While there are many variations, the most traditional plank is where you are in a push-up position, tightening your mid region, and holding for 30 to 60 seconds.
To get in the habit, you could do a 60 second plank every morning as soon as you wake up.
Crunches
While the plank is more about holding steady and working your abs while staying still, crunches are just the opposite.
You are moving in a way that will specifically target a particular region of your abs depending on the variation.
To do a traditional crunch, you will lie on your back with your hands behind your head and feet flat on the ground.
As you are looking up, you will crunch your shoulders and upper back off the ground while tightening your abs.
To add resistance, hold a barbell plate or a medicine ball in your hands to increase core muscle growth.
If you want to know some more variations, be sure to check out our 15 Different Types of Crunches!
Deadbug
Weird name, right?
Well, you won’t think twice about the name once you reap the results from this amazing abdominal exercise!
To achieve a proper Deadbug, you will begin lying on the ground with your arms straight up in the air and the lower half of your legs up and parallel to the floor.
As you tighten your abs, you will slowly drop one arm and the opposite leg making it hover a few inches off the ground.
Dumbbell Side Bend
If you’re looking for a more nontraditional ab exercise, you can try a dumbbell side bend.
The great thing about this exercise is that you can start with a lighter weight and work your way up as you build muscle mass and strength!
To achieve a dumbbell side bend, you will stand straight with a dumbbell in each arm.
As you exhale, squeeze your abs as you allow one dumbbell to drop and rise back up.
Russian Twists
Russian twists are another great way to incorporate strength training with a skinny ab exercise.
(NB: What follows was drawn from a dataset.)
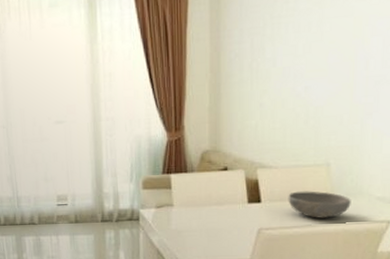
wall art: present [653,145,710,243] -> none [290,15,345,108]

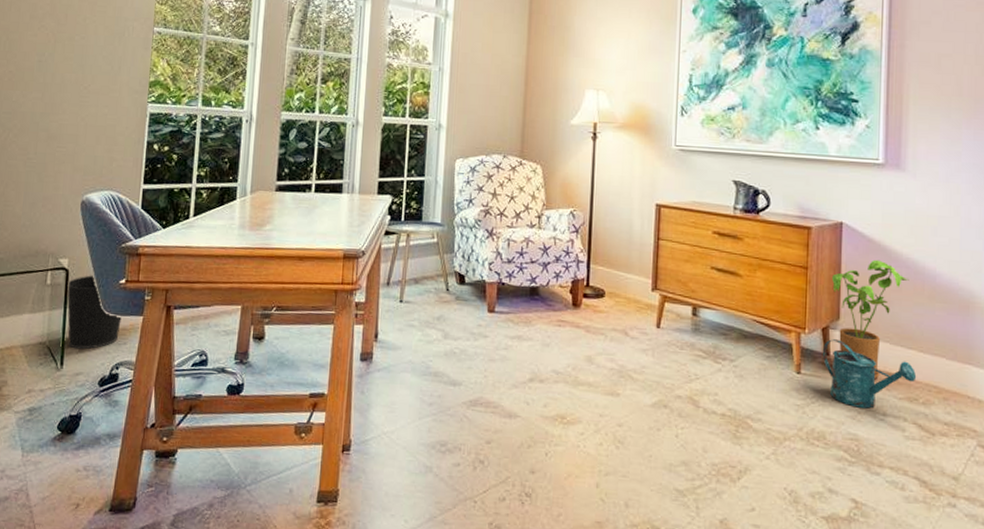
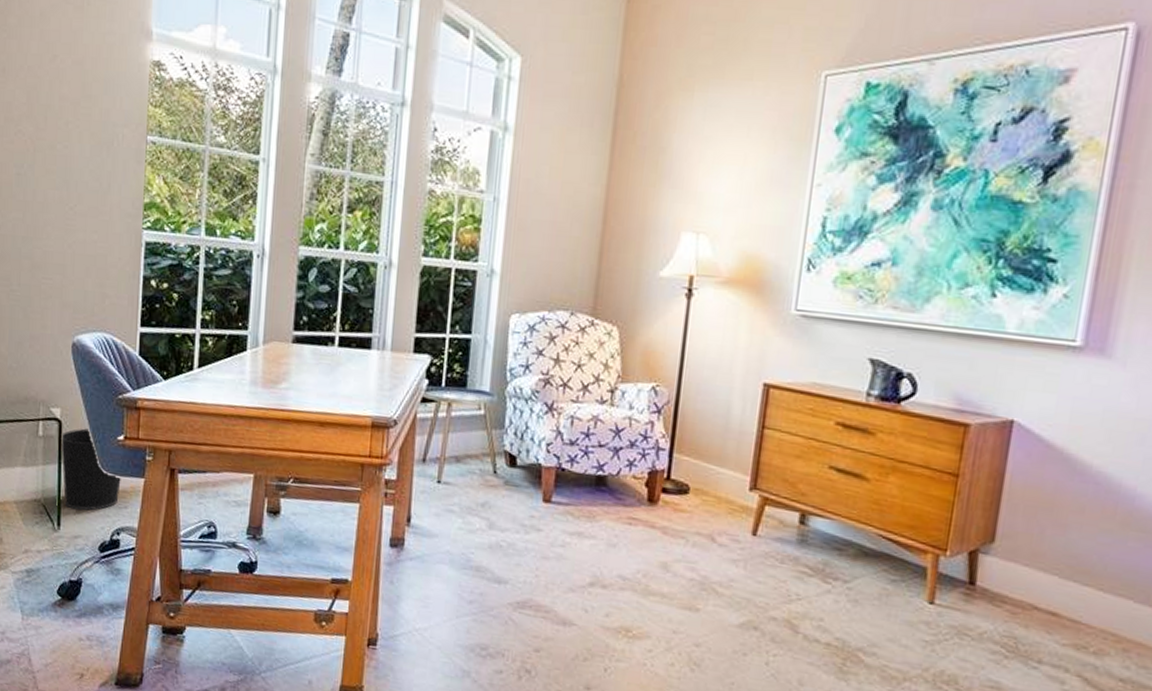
watering can: present [822,339,917,409] -> none [965,565,1090,653]
house plant: present [831,259,909,380] -> none [989,470,1097,619]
The great thing about this exercise is that it can easily be effective with no weights, or you can really push yourself by using whatever you have available (medicine ball, kettlebell, dumbbell, etc).
With Russian twists, start in a seated position with your feet flat on the ground and knees up.
Lean slightly back and alternate touching each side of ground next to your hips.
To add even more intensity, lift your feet slightly off the ground as well!
Wrap-Up
Some skinny people lack overall muscles and therefore might not have many abs to speak of (skinny abs).
But, by following the three steps outlined above, you can shake the skinny abs and find your ripped six pack.
Step 1 – Need to Build Muscles. Start with the “big three” exercises.
Squats, Deadlifts & Bench Press. By doing these big three, you will begin to pack on the muscle.
Step 2 – Abs Are Made in the Kitchen. To help your body increase muscle growth, increase your overall protein intake while keeping the fat intake low.
Eat eggs, protein shakes, protein filled salads and nuts.
Before you know it, your skinny abs should start becoming more muscular.
Step 3 – Best Abs Exercises. Be sure to work these abs exercises into your workouts.
Planks, Weighted Crunches, Dead Bug exercise, Dumbbell Side Bends and Russian Twists.
By performing these three steps, with time and dedication, your skinny abs will become ripped abs.